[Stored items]

==================================================

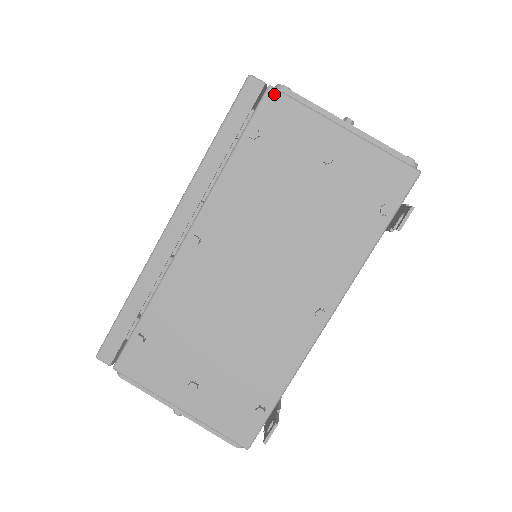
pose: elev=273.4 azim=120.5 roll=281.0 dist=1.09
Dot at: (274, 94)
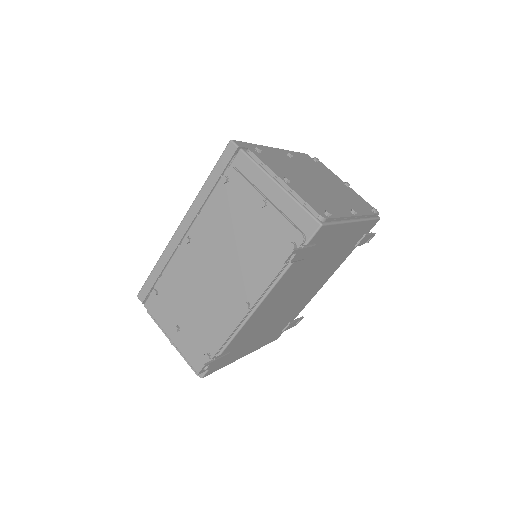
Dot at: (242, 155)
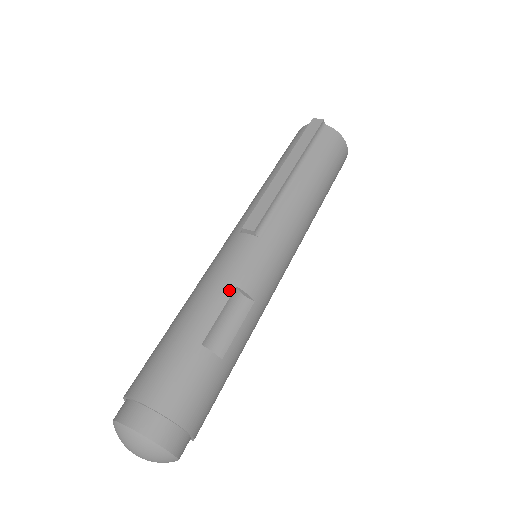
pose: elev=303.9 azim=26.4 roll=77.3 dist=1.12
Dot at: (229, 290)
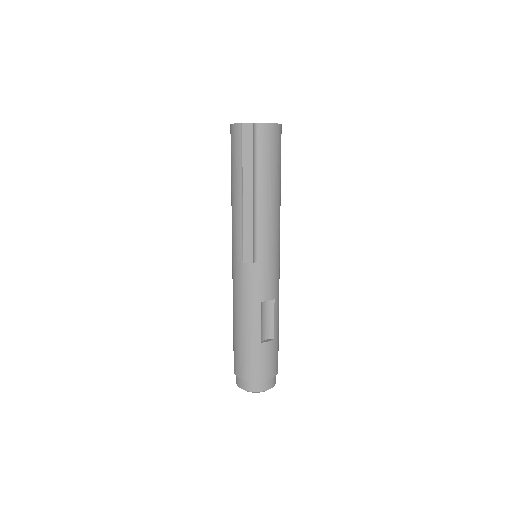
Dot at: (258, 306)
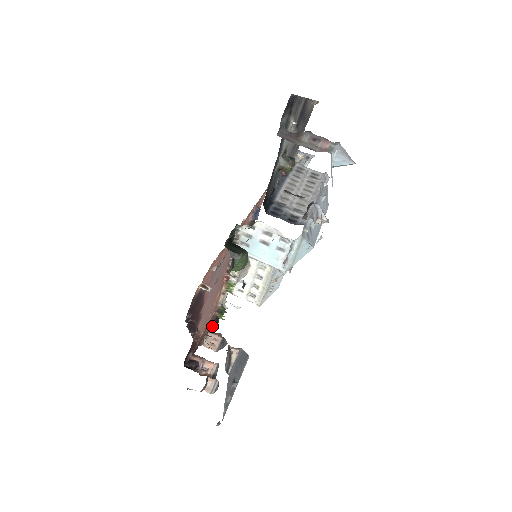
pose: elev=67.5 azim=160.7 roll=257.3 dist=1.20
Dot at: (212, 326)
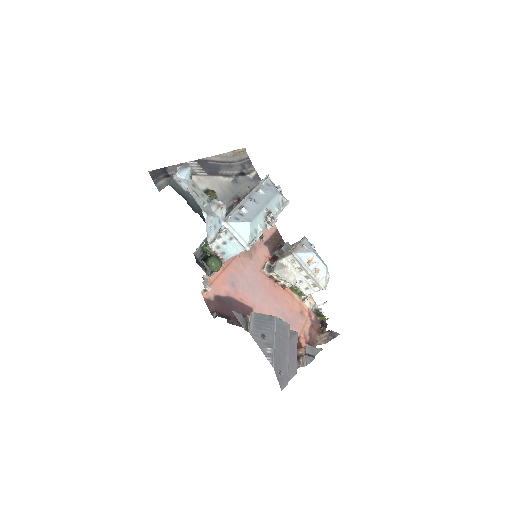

==================================================

Return all the lines of the listing above character for character, leaving the pictures out.

#### SOLUTION:
pose: elev=273.4 azim=120.5 roll=281.0 dist=1.09
Dot at: (274, 94)
Dot at: (242, 155)
pose: elev=303.9 azim=26.4 roll=77.3 dist=1.12
Dot at: (229, 290)
Dot at: (258, 306)
pose: elev=67.5 azim=160.7 roll=257.3 dist=1.20
Dot at: (212, 326)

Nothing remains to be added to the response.